[Note 56]: Nous sommes sans ressource, etc. πᾶν τοῦτο δὴ τὸτοῦ λὸγου πεῖσμα διεῤῥὴκται, πᾶσα ἔλπιδος ἄγκυρα παντοίως ἀνηρπὰςται. Tout cordage, comme on dit, est rompu; tout ancre d'espoir est enlevé.


[NOTES DU TROISIÈME VOLUME.]

[Note 57]: Le moment critique est arrivé. πρὸς ὀξὺ καὶ τὴν ἄκραν ἀκμὴν περιεστὴκοτα ἡμῖν ὁρῶσα τα πραγματα. Voyant mes affaires arrivées au moment décisif, et au plus haut point de maturité. On trouve dans Sophocle la même pensée exprimée différemment. Je ne la rapporte que parce que je la crois proverbiale. AJAX, V. 797:

ξυρεῖ γὰρ ἐν χρῲ τοῦτο μὴ χαιρεῖν τίνα

Le quelqu'un ne pas se réjouir de cela frotte sur la peau, c'est-à-dire, ceci se terminera mal pour quelqu'un.
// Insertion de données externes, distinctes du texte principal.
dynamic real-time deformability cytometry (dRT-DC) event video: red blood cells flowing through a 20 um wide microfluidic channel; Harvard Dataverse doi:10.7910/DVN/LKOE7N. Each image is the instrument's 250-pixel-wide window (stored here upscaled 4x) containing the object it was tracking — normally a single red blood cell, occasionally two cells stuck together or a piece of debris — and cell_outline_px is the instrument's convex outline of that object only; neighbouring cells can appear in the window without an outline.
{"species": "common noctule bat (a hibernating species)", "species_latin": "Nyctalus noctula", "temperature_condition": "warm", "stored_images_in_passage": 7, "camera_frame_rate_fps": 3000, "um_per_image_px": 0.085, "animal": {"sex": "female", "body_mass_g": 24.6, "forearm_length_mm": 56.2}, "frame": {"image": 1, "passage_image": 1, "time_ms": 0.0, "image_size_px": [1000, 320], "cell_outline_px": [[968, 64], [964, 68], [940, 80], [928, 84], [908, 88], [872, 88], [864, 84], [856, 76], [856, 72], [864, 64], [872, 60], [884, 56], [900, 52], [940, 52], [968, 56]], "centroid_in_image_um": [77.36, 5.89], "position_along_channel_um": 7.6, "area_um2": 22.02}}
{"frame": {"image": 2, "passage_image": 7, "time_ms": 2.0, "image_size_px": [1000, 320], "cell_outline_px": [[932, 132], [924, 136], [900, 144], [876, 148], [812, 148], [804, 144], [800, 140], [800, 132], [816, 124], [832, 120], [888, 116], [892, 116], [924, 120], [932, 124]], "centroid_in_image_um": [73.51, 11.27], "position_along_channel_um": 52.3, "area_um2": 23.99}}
On trouve dons l'Iliade, livre K, vers 173:

νῦν γάρ δὴ παντὲσσιν ἐπὶ ξὺρου, ἵσταται ἀκμῆς ἠ μαλὰ λὺγρος ὄλεθρος Αχαιοῖς ἠὲ βιῶναι

Car maintenant, ou une mort cruelle ou la vie est pour tous les Grecs sur le piquant d'une pointe, c'est-à-dire, un abîme prêt à engloutir les Grecs, est ouvert sous leurs pas.

[Note 58]: Ce que l'on entend afflige, etc. ἀκοἠ γὰρ όψὲως εἱς τὸ λυπῆσαι κουφὸτερον. Car l'ouie est plus légère que la vue pour chagriner. Cette pensée est la même que celle-ci d'Horace:

Segniùs irritant animos demissa per aures,
Quam quæ sunt oculis subjecta fidelibus.

Ce que l'on entend émeut l'ame beaucoup moins que ce que l'on voit.